Evaluation of Viability. The success of the Pensieve Mechanism and the test case ECF platform is essentially a qualitative measurement of how factual and valuable the information documented with the platform's mechanism is regarded by community users. Hence, more research is needed to understand the quality of engagements, the subsequent timeliness, and the referential value of information provided by collective efforts via the platform.
Limitations in in “Merits" and"Contribution" recognition: The ECF platform begins to prioritising the allocation of weight to users whose claims can be backed by immutable proofs on fully decentralised blockchains, or from credible sources verifiable by decentralised systems including the ECF platform itself after deployment. This is due to the fact that verification must be of least cost possible and without the need for human intervention for auditing proofs and evidence from sources more centralised and opaque.
Spam. The balance between frictionless user experience and quality contribution is a fundamental long-term challenge, and platform protection against attacks and quality degradation must not come at the expense of user privacy.

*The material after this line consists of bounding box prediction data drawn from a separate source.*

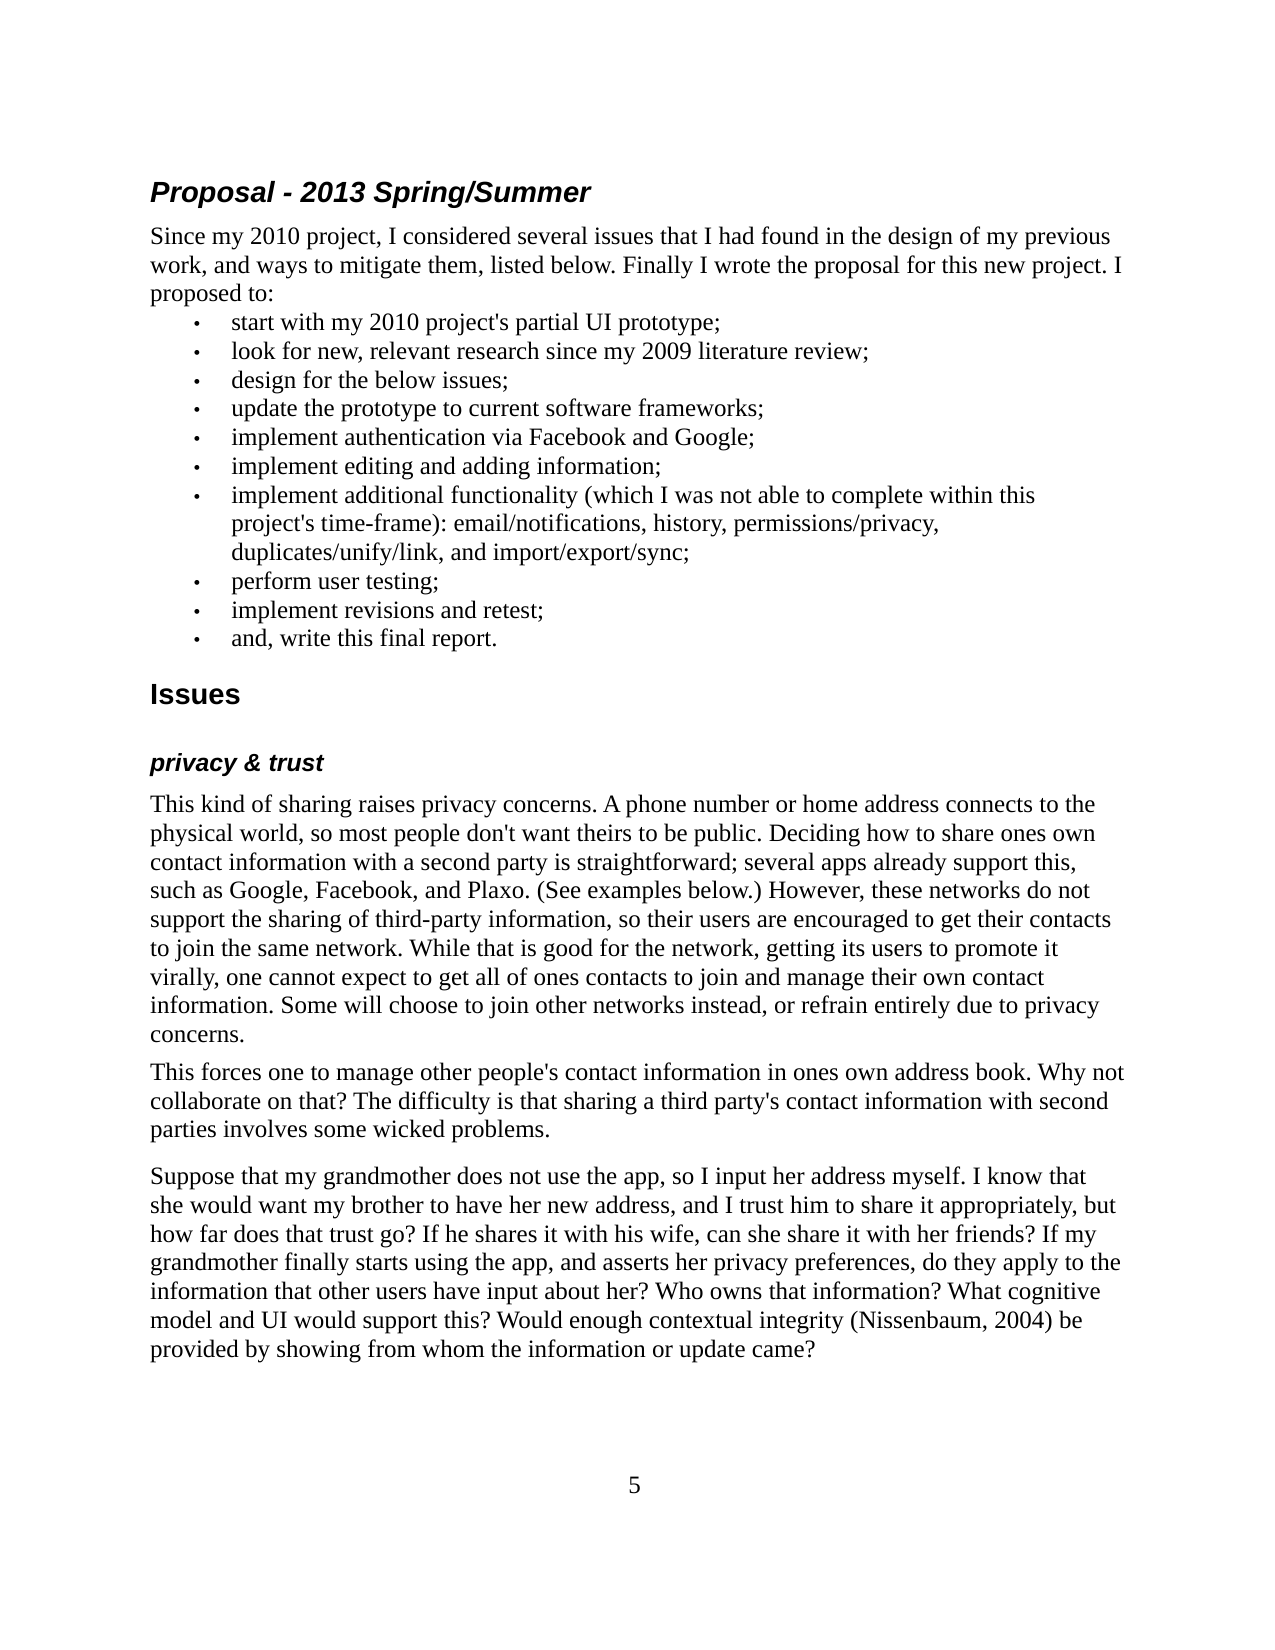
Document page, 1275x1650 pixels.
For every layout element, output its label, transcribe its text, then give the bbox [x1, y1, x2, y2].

subtitle Proposal - 2013 Spring/Summer [150, 175, 1125, 208]
list perform user testing; [193, 566, 1125, 595]
text This forces one to manage other people's contact information in ones own address book. Why not collaborate on that? The difficulty is that sharing a third party's contact information with second parties involves some wicked problems. [150, 1057, 1125, 1143]
subtitle Issues [150, 677, 1125, 711]
list implement revisions and retest; [193, 595, 1125, 623]
list implement additional functionality (which I was not able to complete within this project's time-frame): email/notifications, history, permissions/privacy, duplicates/unify/link, and import/export/sync; [193, 480, 1125, 566]
text Suppose that my grandmother does not use the app, so I input her address myself. I know that she would want my brother to have her new address, and I trust him to share it appropriately, but how far does that trust go? If he shares it with his wife, can she share it with her friends? If my grandmother finally starts using the app, and asserts her privacy preferences, do they apply to the information that other users have input about her? Who owns that information? What cognitive model and UI would support this? Would enough contextual integrity (Nissenbaum, 2004) be provided by showing from whom the information or update came? [150, 1161, 1125, 1362]
text This kind of sharing raises privacy concerns. A phone number or home address connects to the physical world, so most people don't want theirs to be public. Deciding how to share ones own contact information with a second party is straightforward; several apps already support this, such as Google, Facebook, and Plaxo. (See examples below.) However, these networks do not support the sharing of third-party information, so their users are encouraged to get their contacts to join the same network. While that is good for the network, getting its users to promote it virally, one cannot expect to get all of ones contacts to join and manage their own contact information. Some will choose to join other networks instead, or refrain entirely due to privacy concerns. [150, 789, 1125, 1048]
list update the prototype to current software frameworks; [193, 393, 1125, 422]
list look for new, relevant research since my 2009 literature review; [193, 336, 1125, 365]
list and, write this final report. [193, 623, 1125, 652]
list design for the below issues; [193, 365, 1125, 393]
text Since my 2010 project, I considered several issues that I had found in the design of my previous work, and ways to mitigate them, listed below. Finally I wrote the proposal for this new project. I proposed to: [150, 221, 1125, 307]
list implement authentication via Facebook and Google; [193, 422, 1125, 451]
list implement editing and adding information; [193, 451, 1125, 480]
subtitle privacy & trust [150, 748, 1125, 777]
list start with my 2010 project's partial UI prototype; [193, 307, 1125, 336]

Invasion of privacy. Only information that users choose to broadcast across networks and share via interactive features is stored and published by the platform (e.g., content sharing, messaging and commenting functionalities, etc.). Any information users provide using the platform's sharing features ("User Content") will be accessible to other users with whom they share. It is unavoidable that a system that records immutably the sensitive information of personal privacy will continue to harm the user. The platform is obligated to:
Warn users about disclosing information, whether it is their own or someone else's, and,
Research and develop designs leveraging zero-knowledge proof to provide greater protection even when users are asked to disclose in social scenarios on the platform.